Your customers are talking to you and about you all over the web and on every digital customer service channel – both directly and indirectly. Success in this space relies on utilizing software that can absorb all that information, pool it, understand it, and put it to work. It’s only when you have the full picture of what’s happening that you can act on issues, react with empathy, and make customers feel like they’re being understood by giving them the experience they need and expect.

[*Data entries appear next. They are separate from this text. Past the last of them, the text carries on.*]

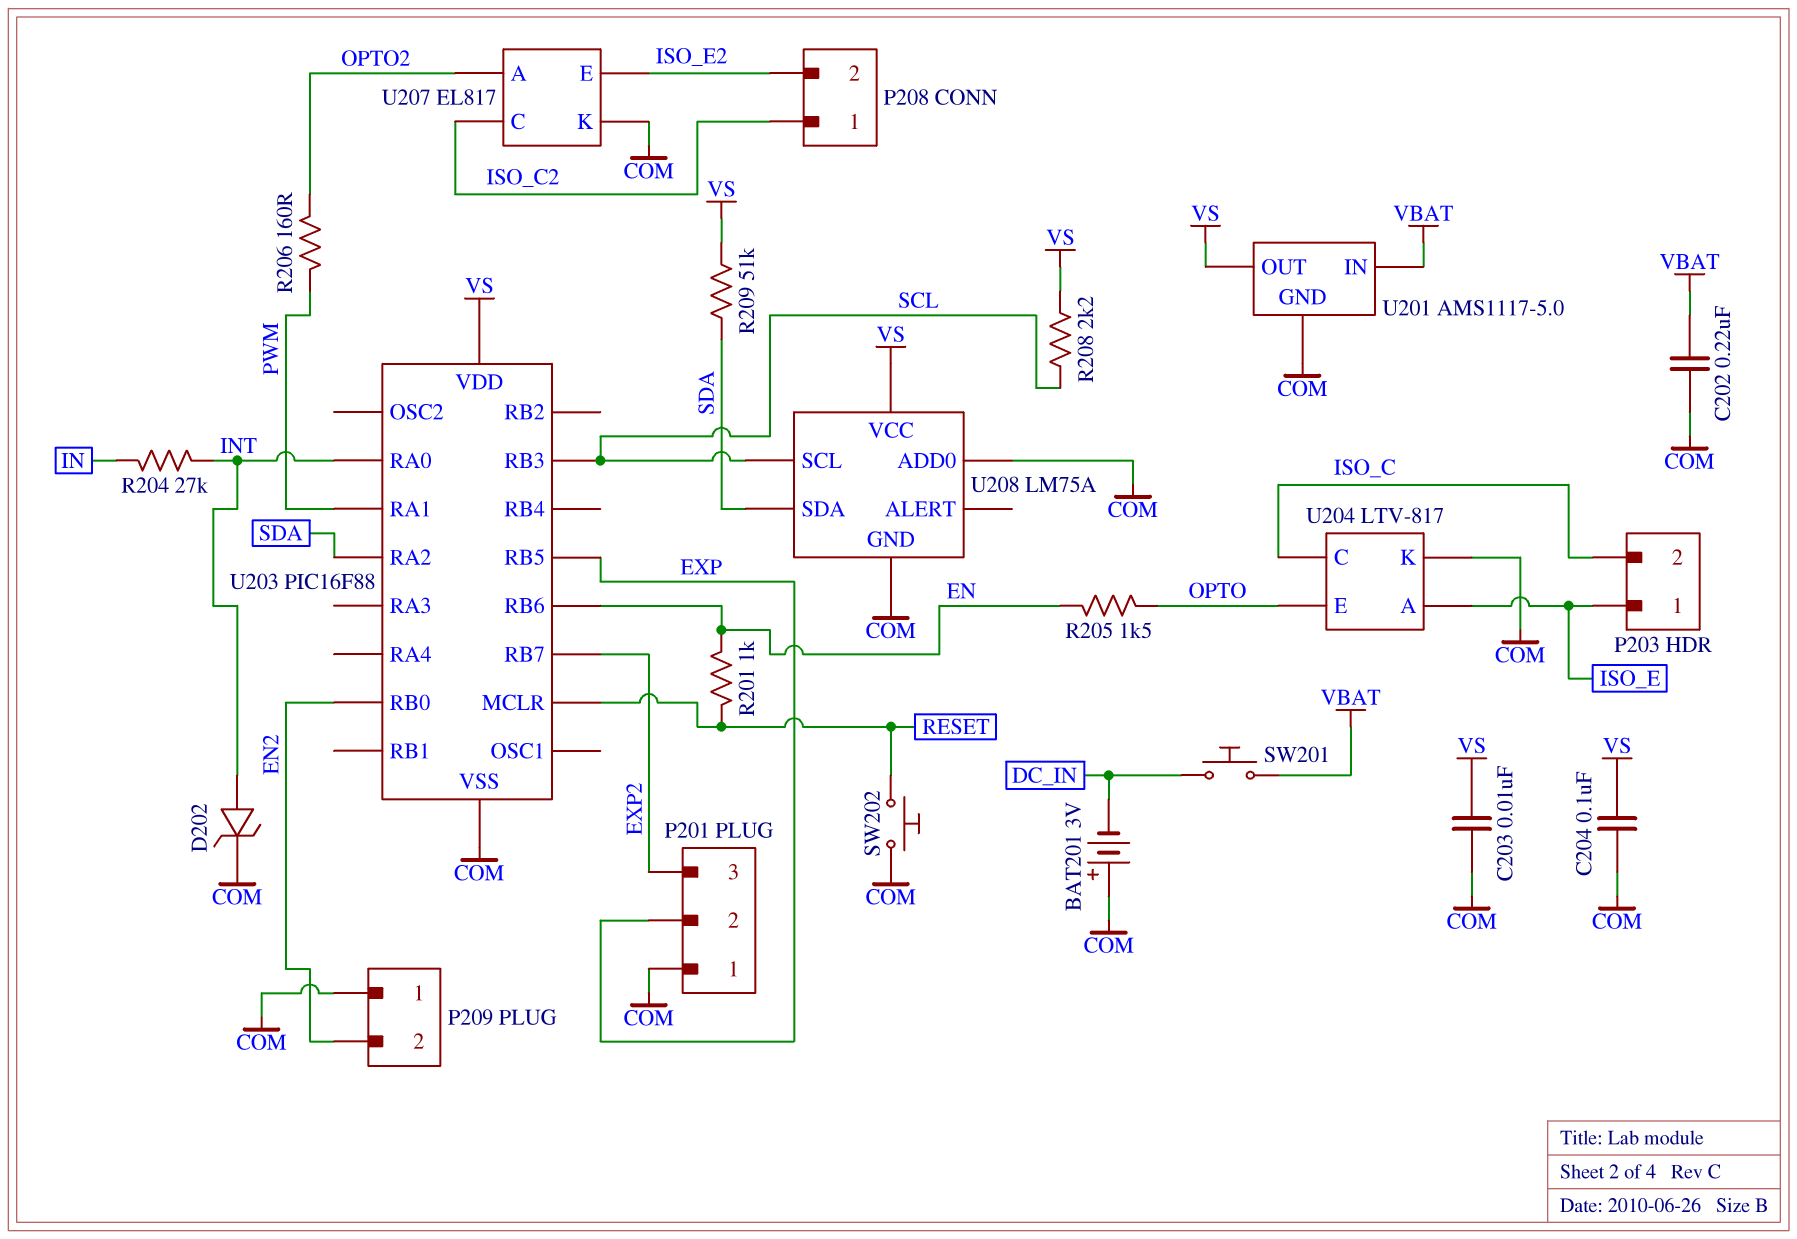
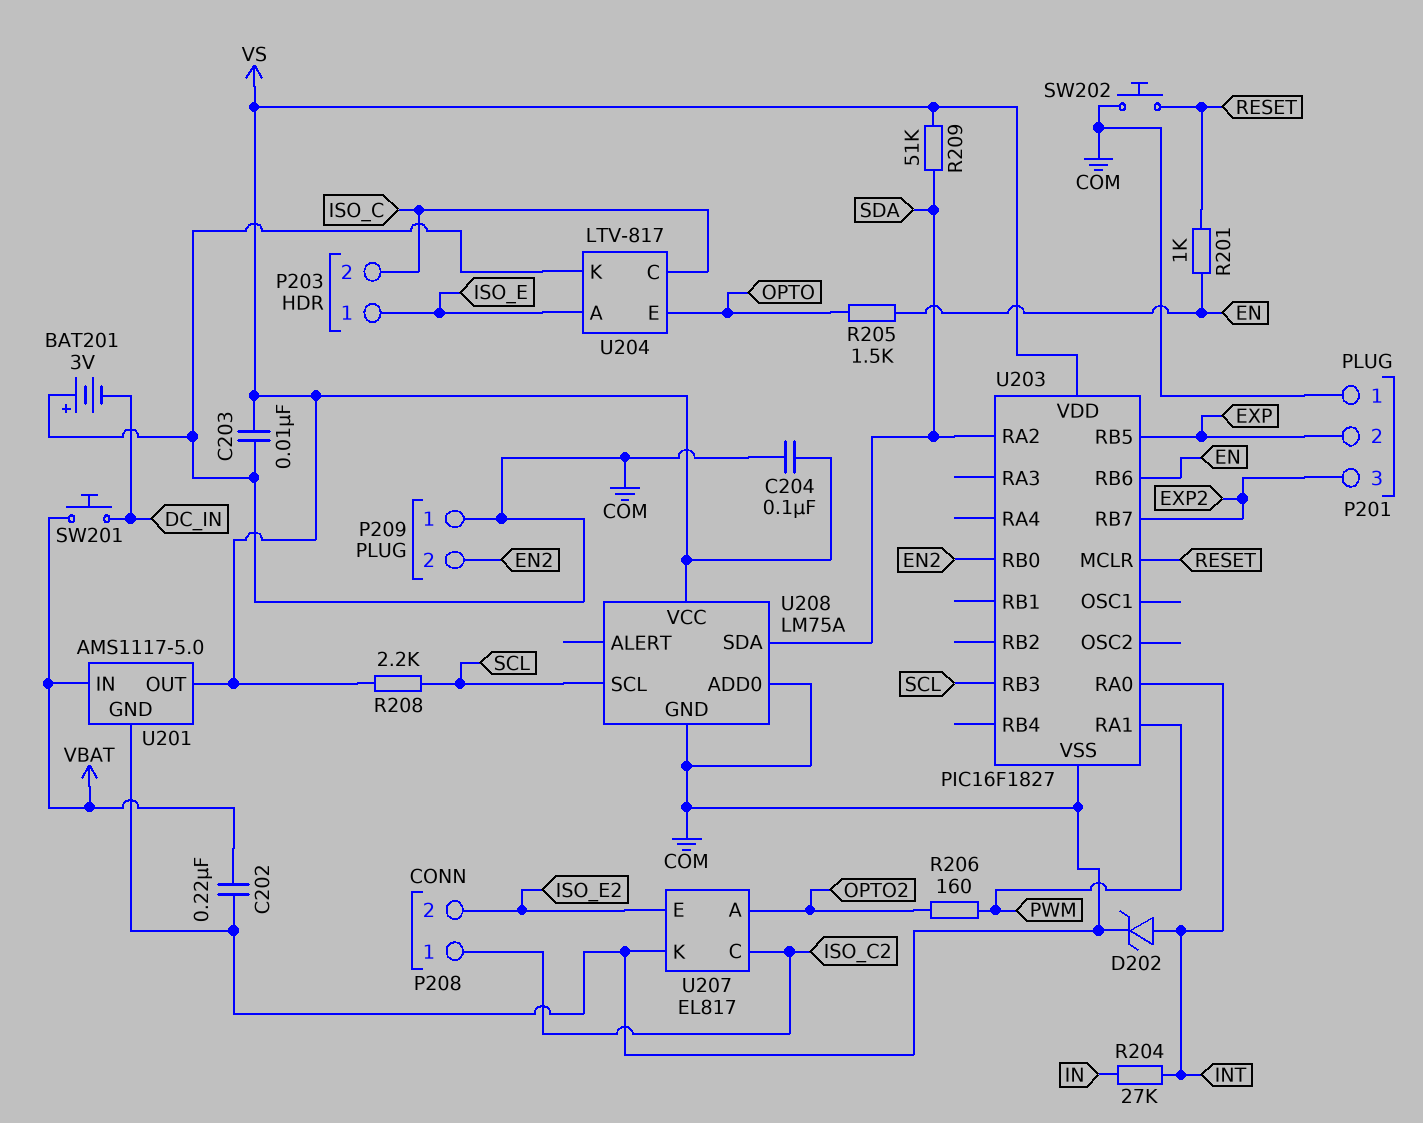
U203: PIC16F88 -> PIC16F1827

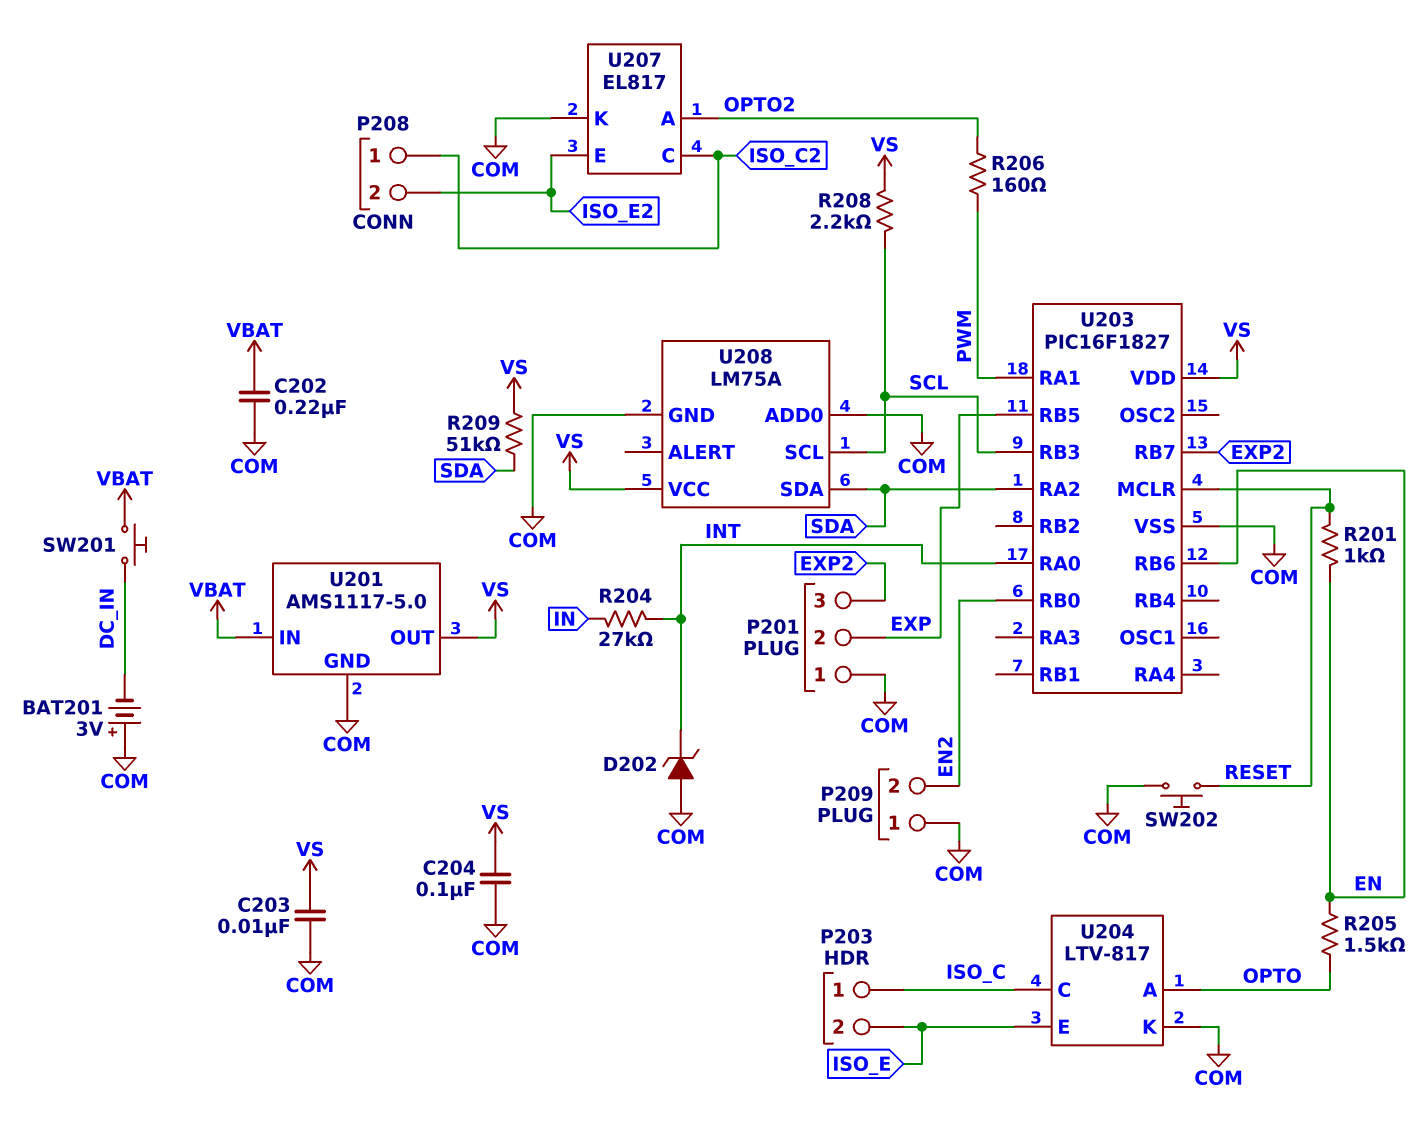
D202: zener (A INT, K COM) -> zener (A COM, K INT)
P203 pin 1: ISO_E -> ISO_C
P203 pin 2: ISO_C -> ISO_E
U204 pin A: ISO_E -> OPTO
U204 pin E: OPTO -> ISO_E

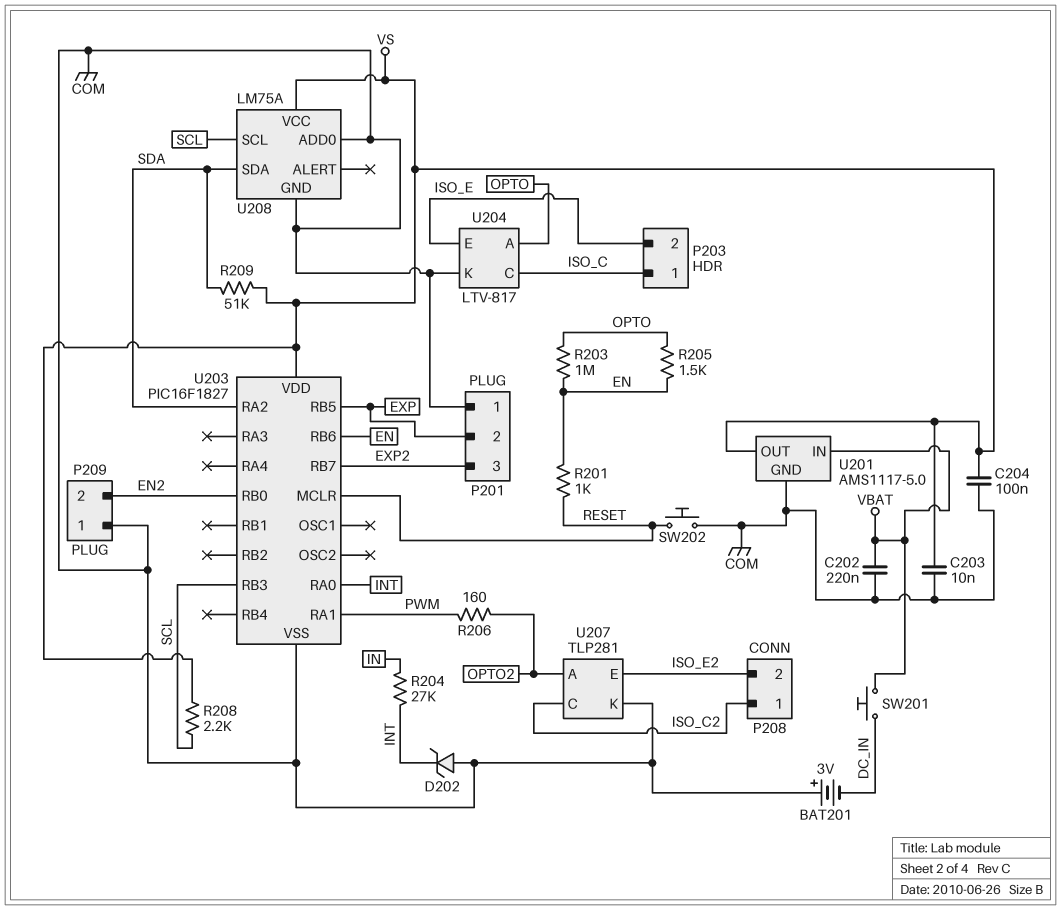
R203: none -> 1M (EN, OPTO)
U207: EL817 -> TLP281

3. Understand sentiment, effort, and emotion

Customer effort and emotion are tricky things to understand in large volumes. To do so, you’ll need a customer experience suite imbued with natural language processing that can parse every incoming email, call, text, and Tweet, and understand exactly what the sentiment behind each message is. Qualtrics Omnichannel Customer Analytics, for example, can use AI to uncover the root causes of customer friction and deliver real-time insights to your frontline as a result.

4. Act on what you learn

It’s no good uncovering issues if you don’t act on them. Understanding the ins and outs of the digital customer experience – and the causes of customer inquiries – can turn your digital channels into a powerful engine for positive change. When you turn complaints into action, you’ll ensure that your customers feel like you’re actually listening to what they have to say.

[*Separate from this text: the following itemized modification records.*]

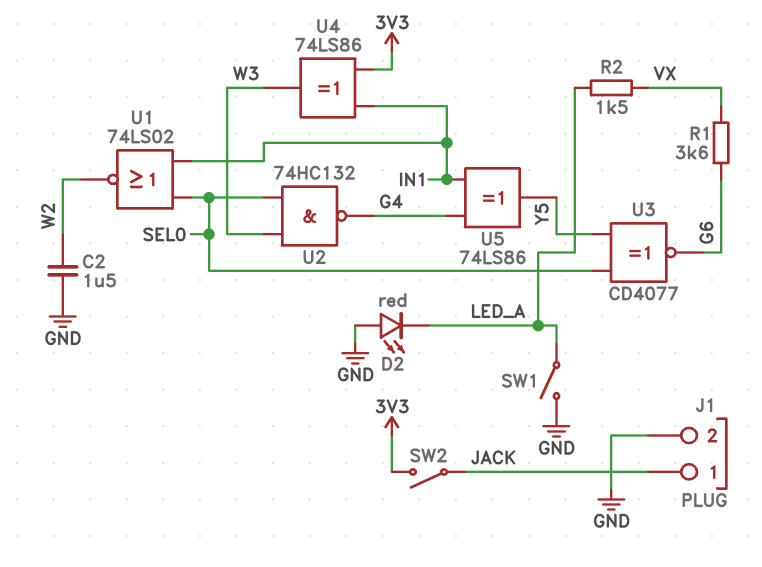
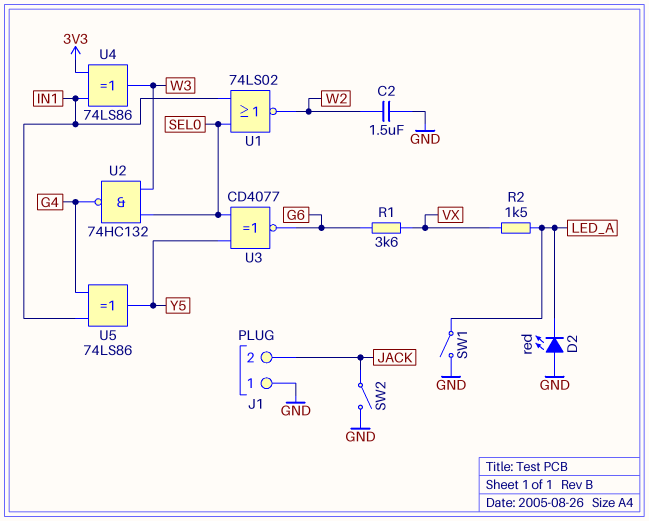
J1 pin 1: JACK -> GND
J1 pin 2: GND -> JACK
SW2: switch (3V3, JACK) -> switch (GND, JACK)

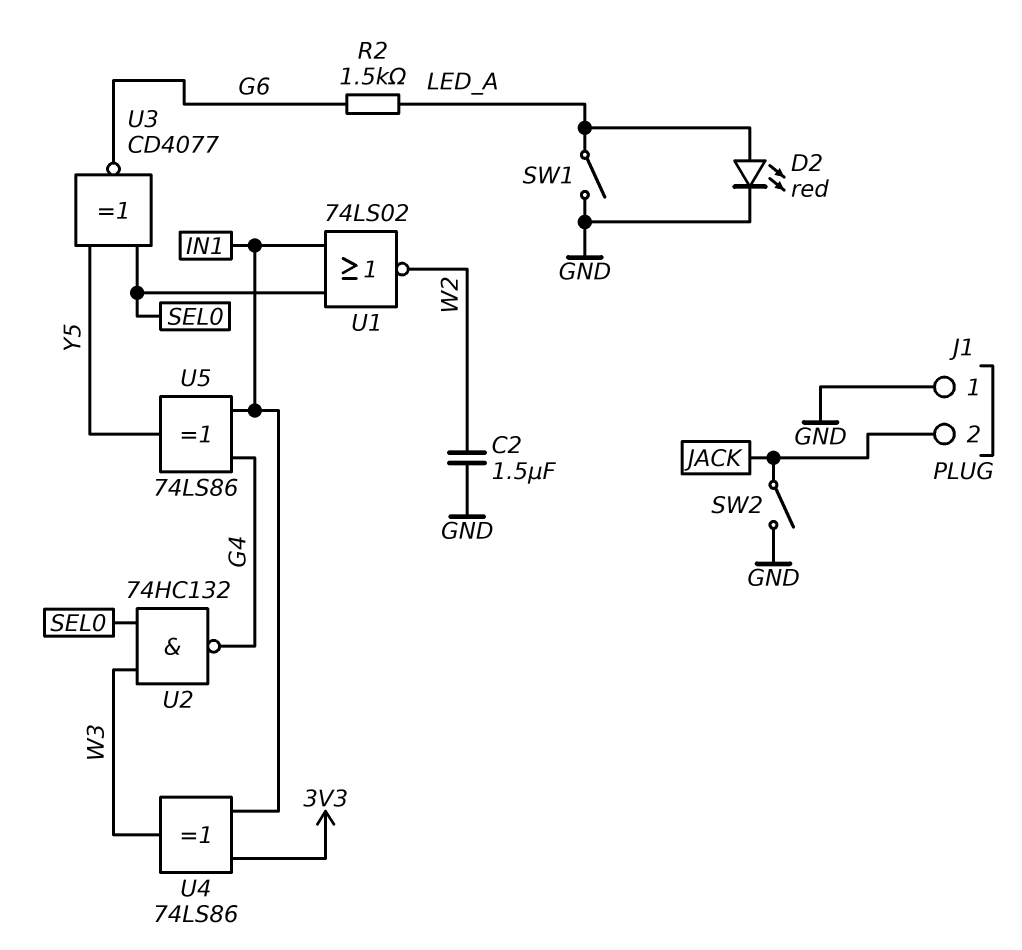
D2: LED red (A GND, K LED_A) -> LED red (A LED_A, K GND)
R1: 3.6k (G6, VX) -> none
R2: 1.5k (LED_A, VX) -> 1.5k (G6, LED_A)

Customer journey optimizer - journey analysis

5. Treat digital as part of a wider journey

It’s time to think: contact center, not call center. Digital customer service is just one part of a wider whole, in more ways than one. For one thing, customers don’t see a difference between digital customer support and making a phone call, but more importantly, driving parity across multiple channels (and encouraging self-service where possible) can help reduce costs and increase agent capacity for the customers who most need to speak to a human being.

When all these channels are working in harmony, the overall customer journey improves. In other words: the customers win, and so do the teams serving them. So the more you can do to create a seamless handoff between your digital and humans, the better for your customers and business.

How Qualtrics can help

Building a truly connected customer service experience means busting down siloes between traditional channels and digital ones – as well as between the many digital channels themselves. It means adopting meaningful digital transformation to enable seamless handoff and information exchange across all those touchpoints.

Qualtrics’ digital customer experience platform is built to enable exactly that. Our tools, designed with frontline customer service teams in mind, enable businesses to capture every customer signal from every touchpoint.

Our tools help you analyze that data for sentiment, use it to build rich customer histories and thread the resulting insights through to agents exactly when they need them – either as prompts, offers, or coaching opportunities. That kind of all-encompassing assistance is the best way for modern customer support teams to enable deeply personal experiences, deliver timely responses, and promote empathetic, human communications.

Alongside all that, we can also help teams drive meaningful change by turning behavioral data into suggestions for how to optimize every customer journey – both on individual and segmental levels – to boost customer satisfaction and drive retention.

Qualtrics CX tools are built to help provide the digital customer service that today’s customers need, want, and expect – and drive customer satisfaction as a result.